[Measuring device readout data]
◆ ◆ ◆ ◆

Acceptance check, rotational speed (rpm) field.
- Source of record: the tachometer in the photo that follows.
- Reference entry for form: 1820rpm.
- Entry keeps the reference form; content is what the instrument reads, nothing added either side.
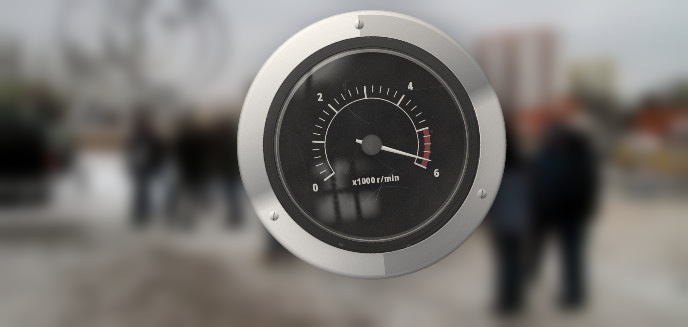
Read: 5800rpm
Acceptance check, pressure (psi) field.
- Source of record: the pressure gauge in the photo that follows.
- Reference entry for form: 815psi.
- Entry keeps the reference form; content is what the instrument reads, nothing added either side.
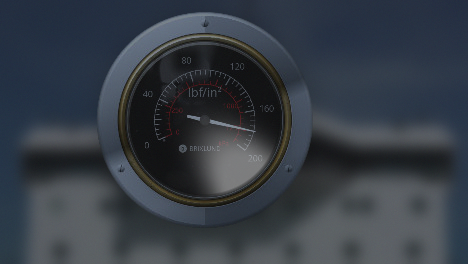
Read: 180psi
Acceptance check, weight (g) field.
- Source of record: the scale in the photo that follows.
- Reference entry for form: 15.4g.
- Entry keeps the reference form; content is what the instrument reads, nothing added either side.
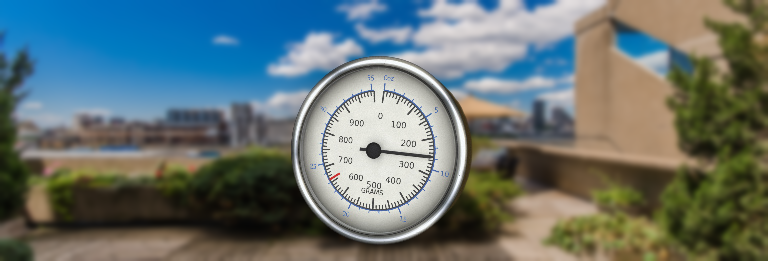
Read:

◆ ◆ ◆ ◆

# WORK TASK:
Arrange the lines above as a Markdown table with the columns "No." and "Line," giving each line a row number and omitting blank lines. Leave the pictures out of your answer.

# RESULT FOR THIS TASK:
| No. | Line |
|---|---|
| 1 | Acceptance check, rotational speed (rpm) field. |
| 2 | - Source of record: the tachometer in the photo that follows. |
| 3 | - Reference entry for form: 1820rpm. |
| 4 | - Entry keeps the reference form; content is what the instrument reads, nothing added either side. |
| 5 | Read: 5800rpm |
| 6 | Acceptance check, pressure (psi) field. |
| 7 | - Source of record: the pressure gauge in the photo that follows. |
| 8 | - Reference entry for form: 815psi. |
| 9 | - Entry keeps the reference form; content is what the instrument reads, nothing added either side. |
| 10 | Read: 180psi |
| 11 | Acceptance check, weight (g) field. |
| 12 | - Source of record: the scale in the photo that follows. |
| 13 | - Reference entry for form: 15.4g. |
| 14 | - Entry keeps the reference form; content is what the instrument reads, nothing added either side. |
| 15 | Read: |